(Bloomberg) — The government will begin paying doctors to have conversations about end-of-life care next year under a Medicare rule that was finalized last week. The goal is to help patients decide what medical measures they want—or want to avoid—if they face grievous illness or injury. Doctors and patient groups have long sought this change, but it's been nixed in the past with political cries of government-run "death panels."
Starting next year, physicians will be reimbursed by Medicare for spending up to an hour on advanced-care planning visits. The consultations are voluntary. But if patients choose to do this, what will these conversations be like?
There's no script. "Clinicians are going to need training because unfortunately, they don't get this in medical school," said Harriet Warshaw, executive director of the Conversation Project, a nonprofit initiative to encourage discussion about end-of-life wishes. While every doctor knows how to ask about allergies or family medical history, the process of talking about patients' wishes for their final days is less familiar and less comfortable.

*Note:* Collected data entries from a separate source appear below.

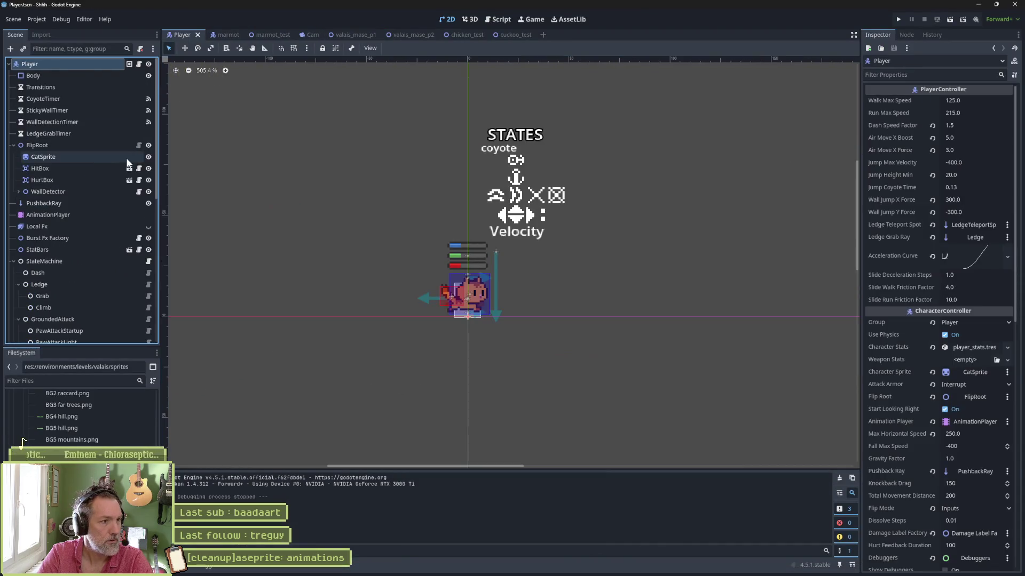
scroll(125, 234, down, 3)
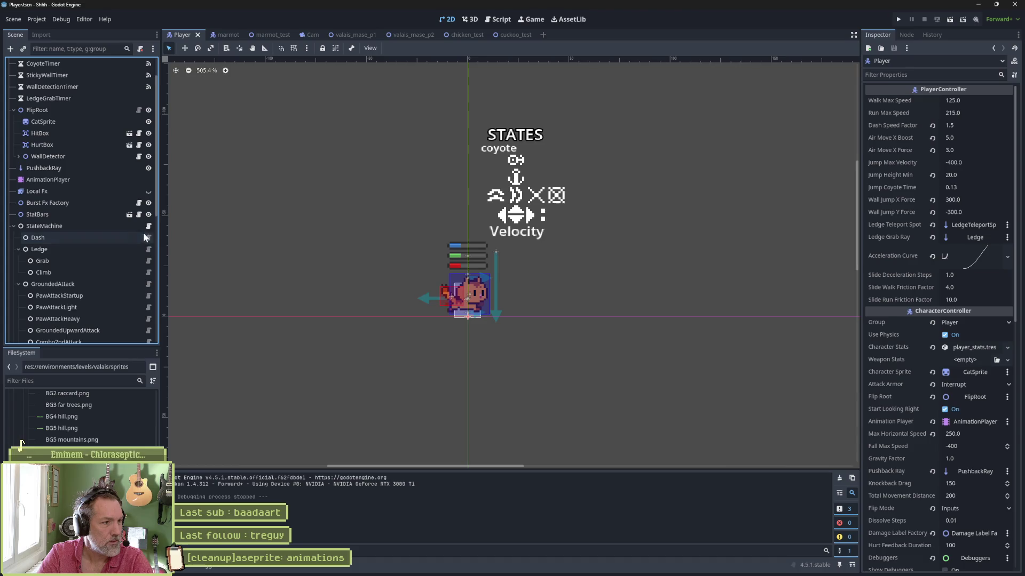
click(148, 227)
click(148, 238)
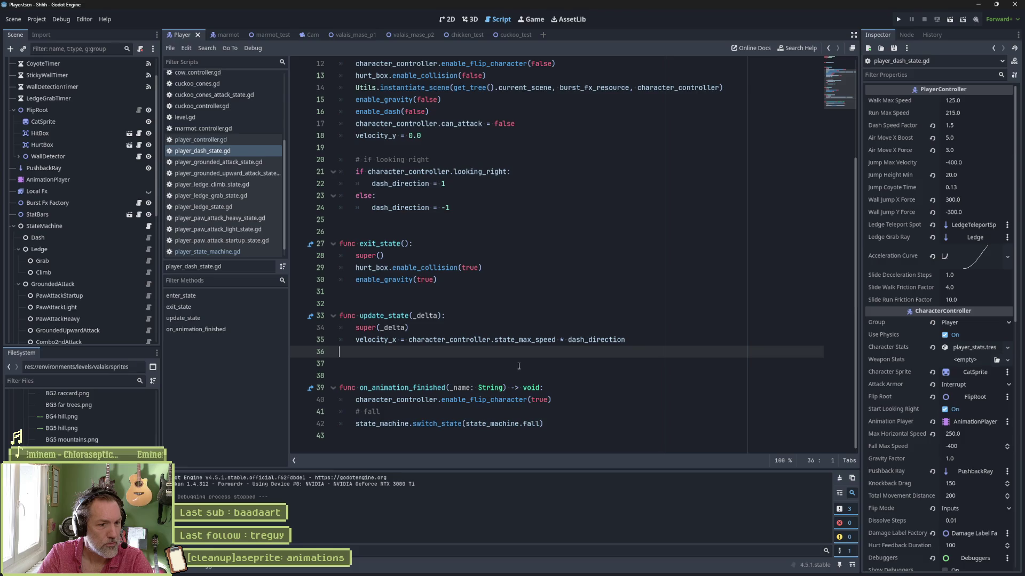
scroll(519, 366, up, 5)
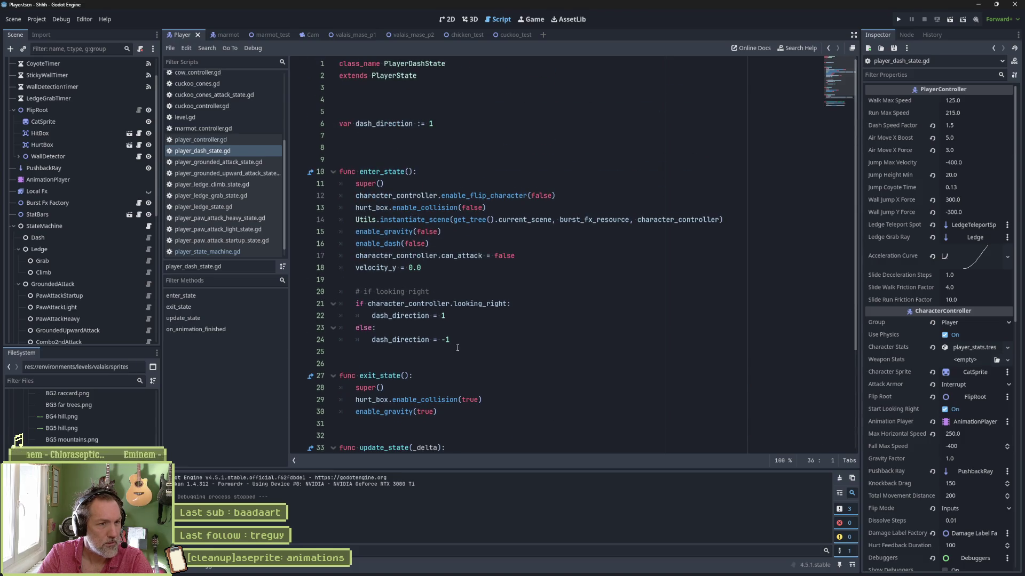
click(145, 250)
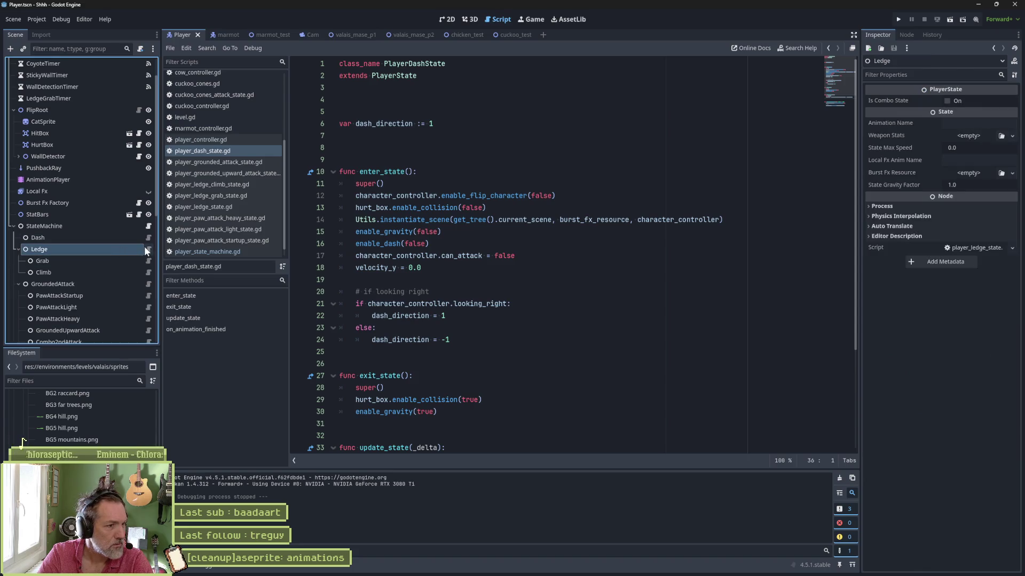
click(147, 261)
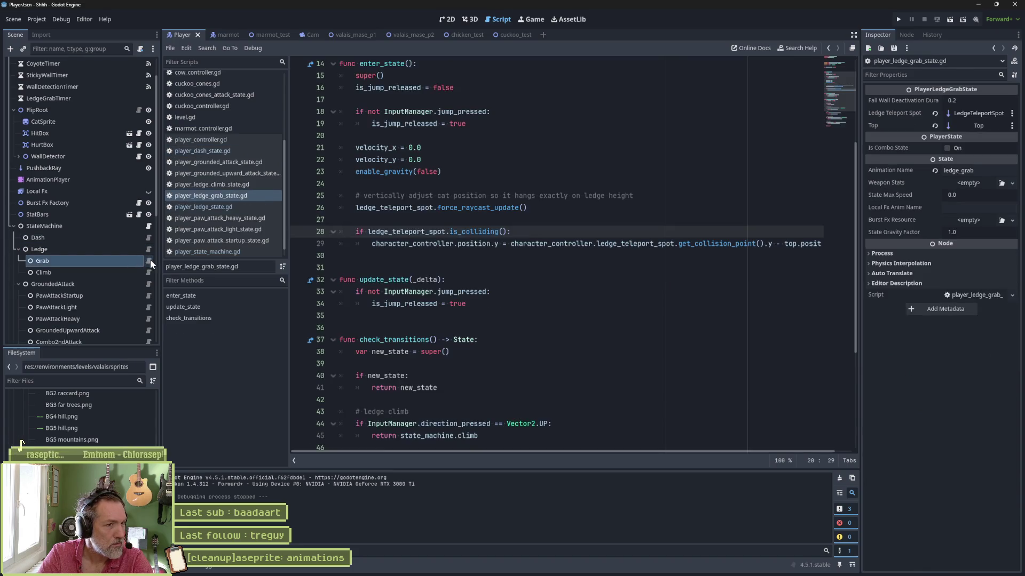
Review the Climb, GroundedAttack and PawAttackStartup state scripts.
scroll(458, 318, down, 3)
scroll(458, 318, down, 3)
scroll(458, 319, up, 3)
scroll(457, 319, down, 2)
scroll(457, 318, up, 9)
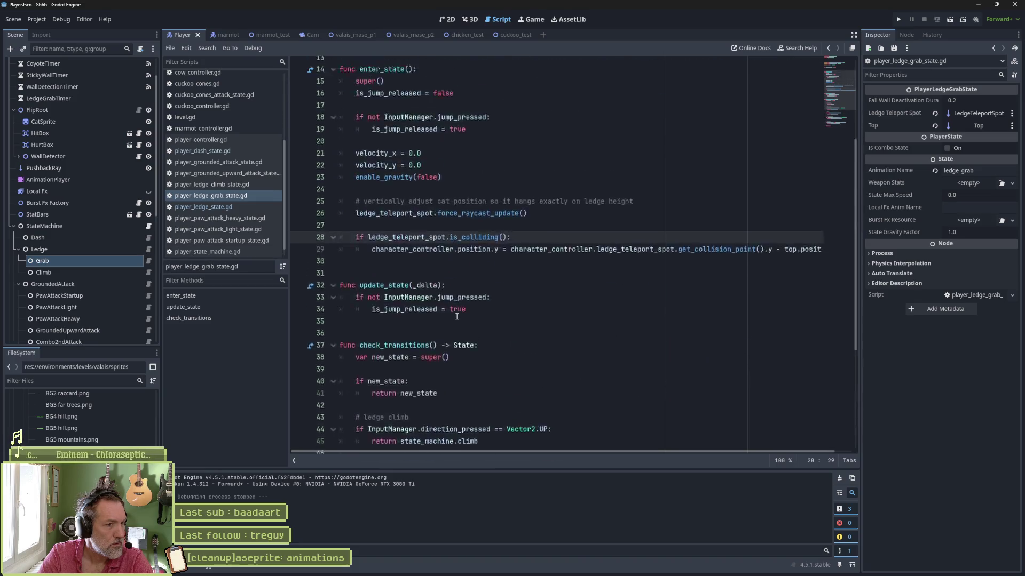
click(123, 271)
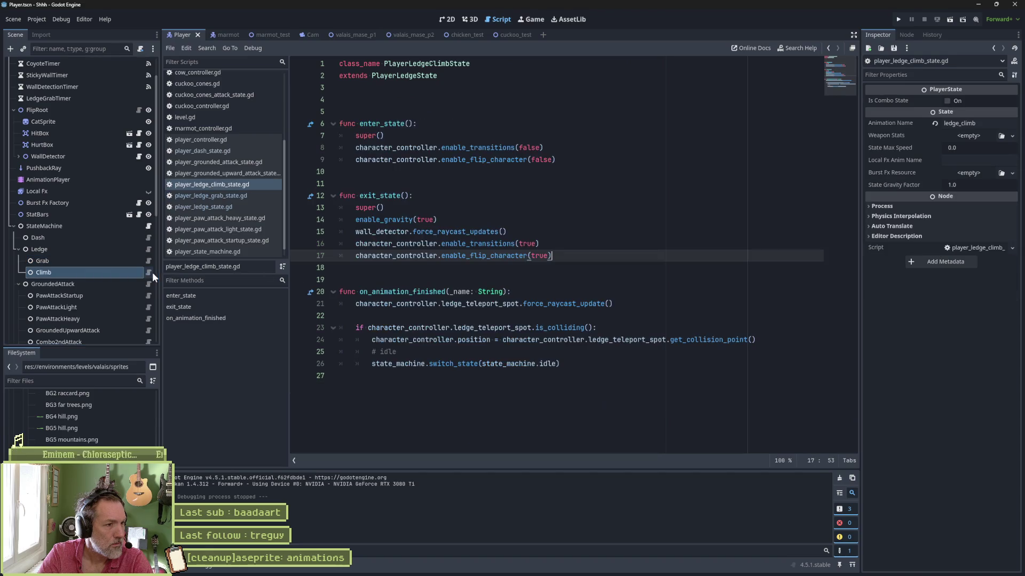
click(142, 284)
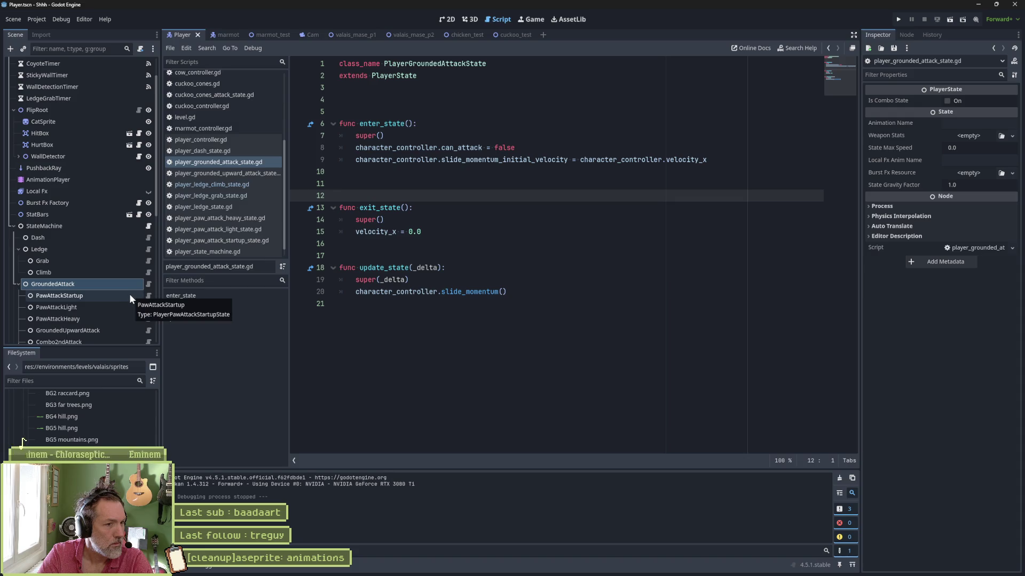
click(130, 295)
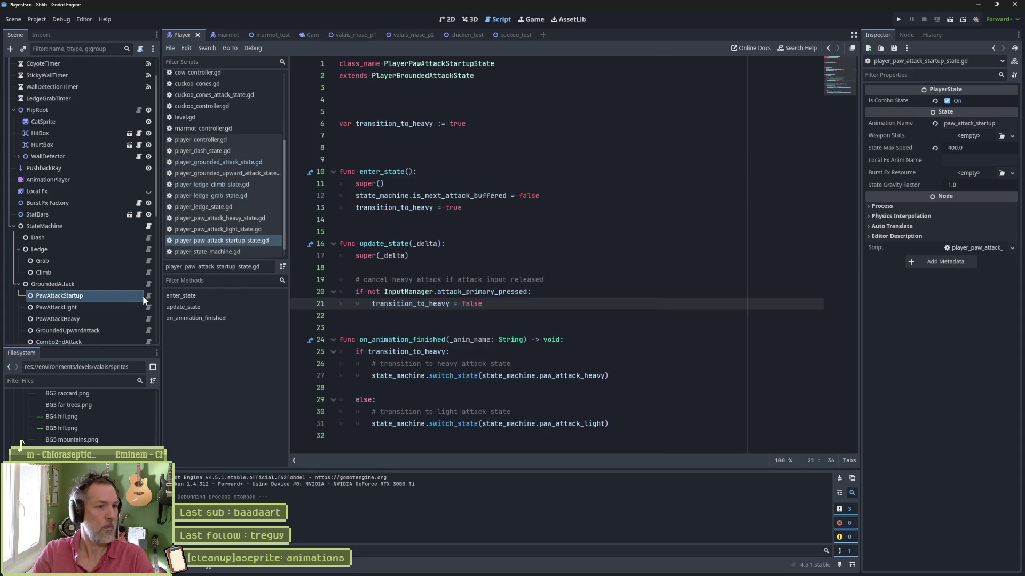
Go through the PawAttackStartup, PawAttackLight, PawAttackHeavy and GroundedUpwardAttack states and scripts.
click(146, 284)
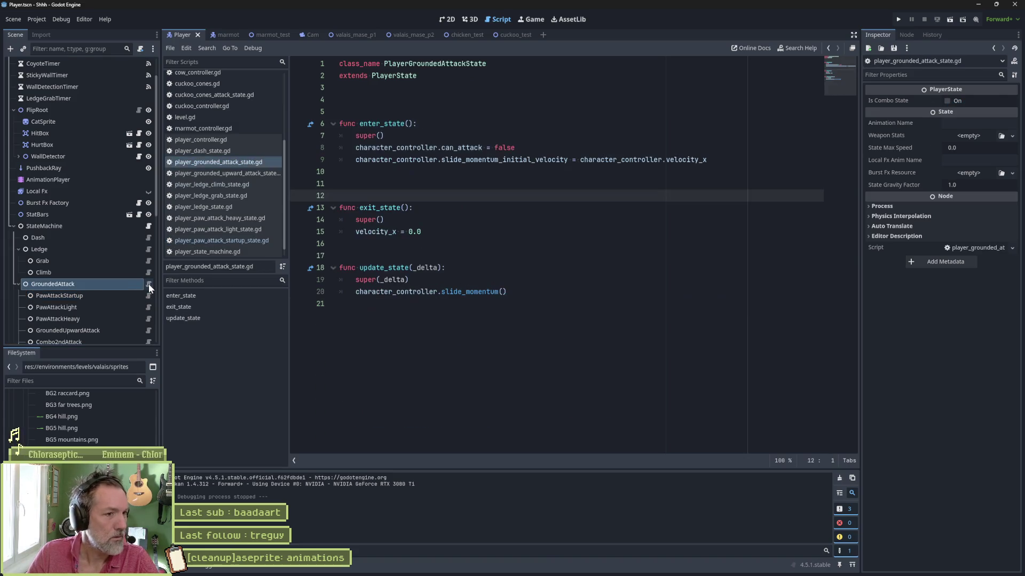
click(133, 295)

"The idea is to take the time to really try to understand what's important to the patient, what matters to them," said Joe Rotella, chief medical officer for the American Academy of Hospice and Palliative Medicine. "What is the patient's experience of health care? What have they seen other people go through, and how did they feel about that?"
Legal documents such as advance directives or living wills allow people to declare their preferences around specific treatments in different circumstances. These documents can articulate whether patients want to be resuscitated, put on a ventilator, or given a feeding tube to keep them alive. A doctor's consultation about end-of-life care planning can cover these questions.
But particularly for people in good health, discussion should begin from a broader discussion about patients' values, said Warshaw. "Do you want to be surrounded by your family? Do you want to die at home? Do you want to die at the hospital? Do you want the most sophisticated piece of technology?" she asked. Letting your doctor know how you feel about these questions can help them understand your intent in a way that legal documents may not. "Technology will change, and there'll never be enough checkboxes, and there are just a myriad of decisions," Warshaw said.